# Tug-Mac?



## Laza (Jun 13, 2009)

Hi ya all. Here's a couple of pic's of siblings from a Mac Enigma x Phantom pairing. This is my first play with the TUG Snow.
Is there a way of telling whether offspring is TUG Snow or Mac?
1st up is an Enigma pos TUG/Mac. I know Macs are white when young, is this the same for TUG?









2nd up is a TUG-Mac Supersnow pos Enigma because of the very pale colouring, or is this because of the TUG-Mac being combined?









Comments will be greatly appreciated. Thanx


----------



## C4RL (Jun 9, 2010)

The 1st one looks like hypo enigma to me but im sure some 1 will tell me im wrong : victory:


----------



## pigglywiggly (Jul 19, 2008)

i bred tug snow to tug hypo snow last year and not all of the babies hatched black and white like you`d expect, 
but they matured into tug snows and tug hypo snows, so leo in the top picture might white out yet.


----------



## MrMike (Jun 28, 2008)

Unfortunately there is no way to visually distinguish Mack from TUG. Mack x TUG will produce Supersnows, and, in my opinion, they carry one copy of each TUG and Mack (I know others have different ideas).

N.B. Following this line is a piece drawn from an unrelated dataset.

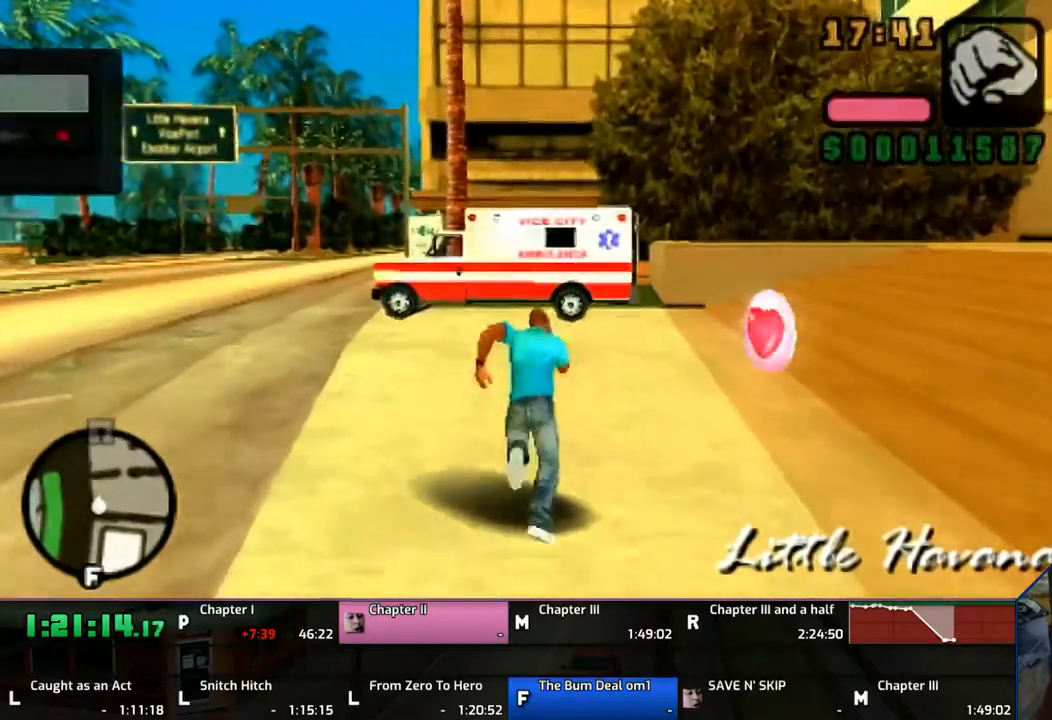
{"buttons": ["CROSS", "L1"], "left_stick": "up", "right_stick": "center", "events": []}
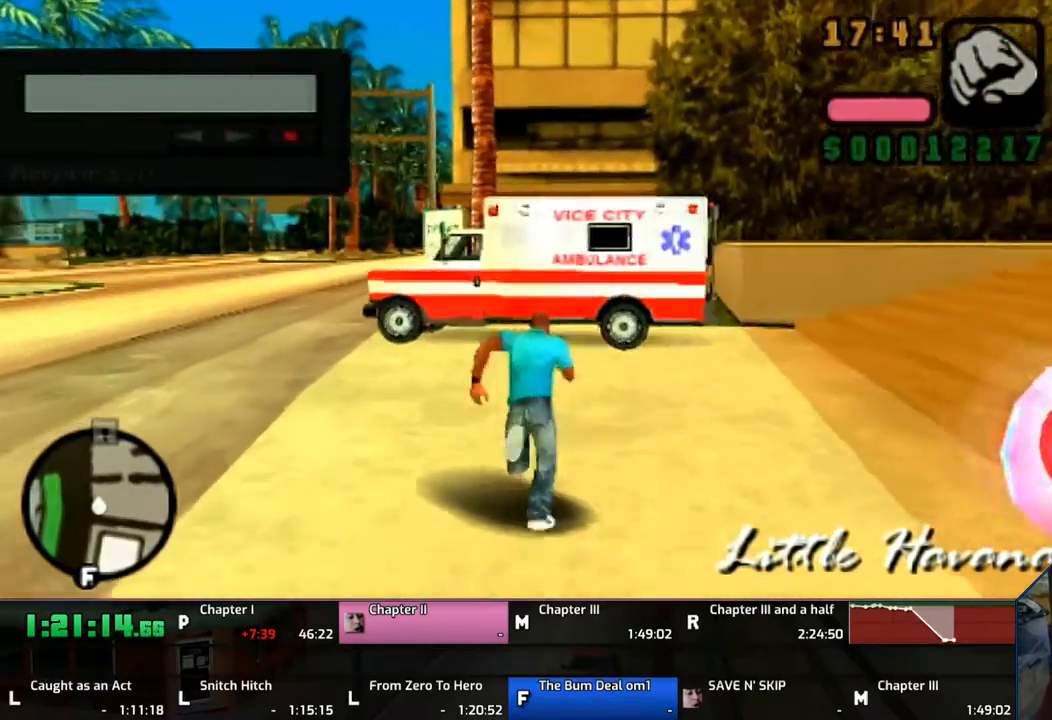
{"buttons": ["CROSS", "L1"], "left_stick": "up", "right_stick": "center", "events": []}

Which means if the Supersnow is bred you also have no idea what the offspring are.

The only way to tell 100% is to breed the offspring to a proven TUG snow, if any supersnows are produced you definitely have a Mack snow.


----------



## Laza (Jun 13, 2009)

*Leo's*

Thanx for info:2thumb:


----------



## gazz (Dec 9, 2006)

Laza said:


> Hi ya all. Here's a couple of pic's of siblings from a Mac Enigma x Phantom pairing. This is my first play with the TUG Snow.
> Is there a way of telling whether offspring is TUG Snow or Mac?
> 1st up is an Enigma pos TUG/Mac. I know Macs are white when young, is this the same for TUG?
> image
> ...


Codom snow and Dom snow are both born black and white.

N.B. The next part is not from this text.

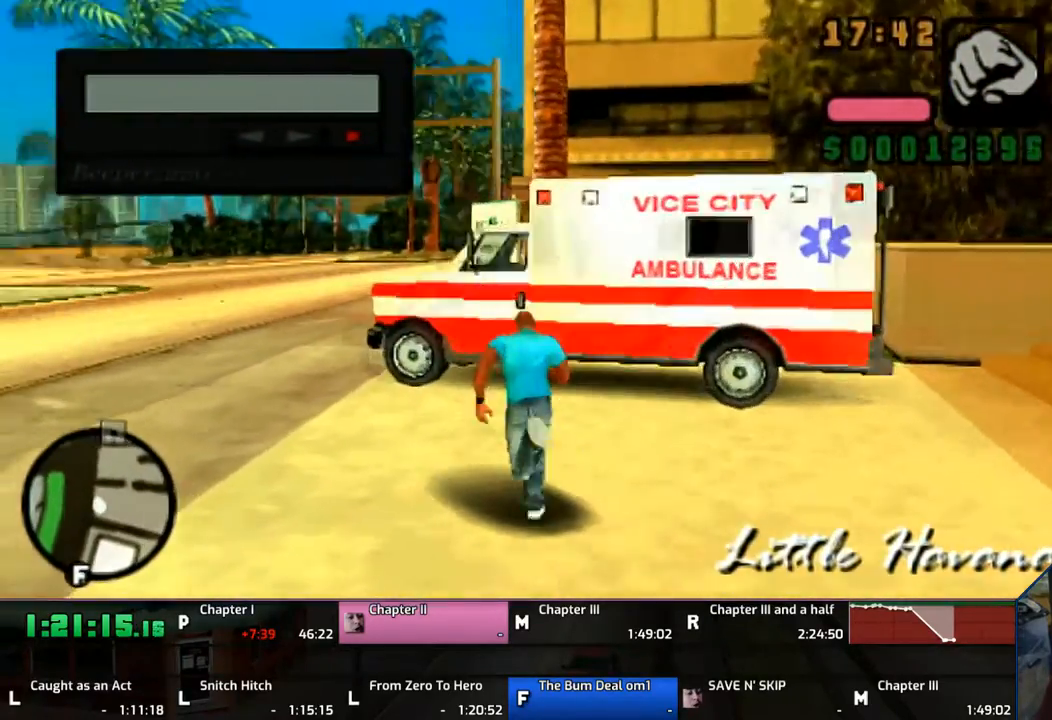
{"buttons": ["TRIANGLE"], "left_stick": "up", "right_stick": "center", "events": [[233, "TRIANGLE", "down"], [367, "CROSS", "up"], [433, "L1", "up"]]}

This is still unexplained ground. No one really knows what is going on, We just know it happens. IMO I think that when you breed a Codom snow to a Dom snow that all offspring get converted to Codom snow. But that is just a theory at presant, Regarding Codom snow X Dom snow it's all just theory. But i base my theory on the fact that you breed a Codom snow to a Dom snow, You get Normal, Snow type, *Super snow* in the first generation. When really from such a breeding you'd only expect Normal, Codom snow, Dom snow. IMO Super snow souldn't happen onless there's some type of gene conversion going on.

Here's a link to a interesting read with peoples opinions and theorys'etc.
You may get more lost than found but good luck:Na_Na_Na_Na:.
http://www.reptileforums.co.uk/forums/genetics/266849-mack-snow-enigma-x-tug.html


----------



## Laza (Jun 13, 2009)

*Leo's*

Cheers for info Gazz. Will have a look at link in morning mate, by sound of it its abit heavy and not to be read when knackered lol!!!


----------



## Ssthisto (Aug 31, 2006)

gazz said:


> all offspring get converted to Codom snow. But that is just a theory at presant, Regarding Codom snow X Dom snow it's all just theory. But i base my theory on the fact that you breed a Codom snow to a Dom snow, You get Normal, Snow type, *Super snow* in the first generation. When really from such a breeding you'd only expect Normal, Codom snow, Dom snow. IMO Super snow souldn't happen onless there's some type of gene conversion going on.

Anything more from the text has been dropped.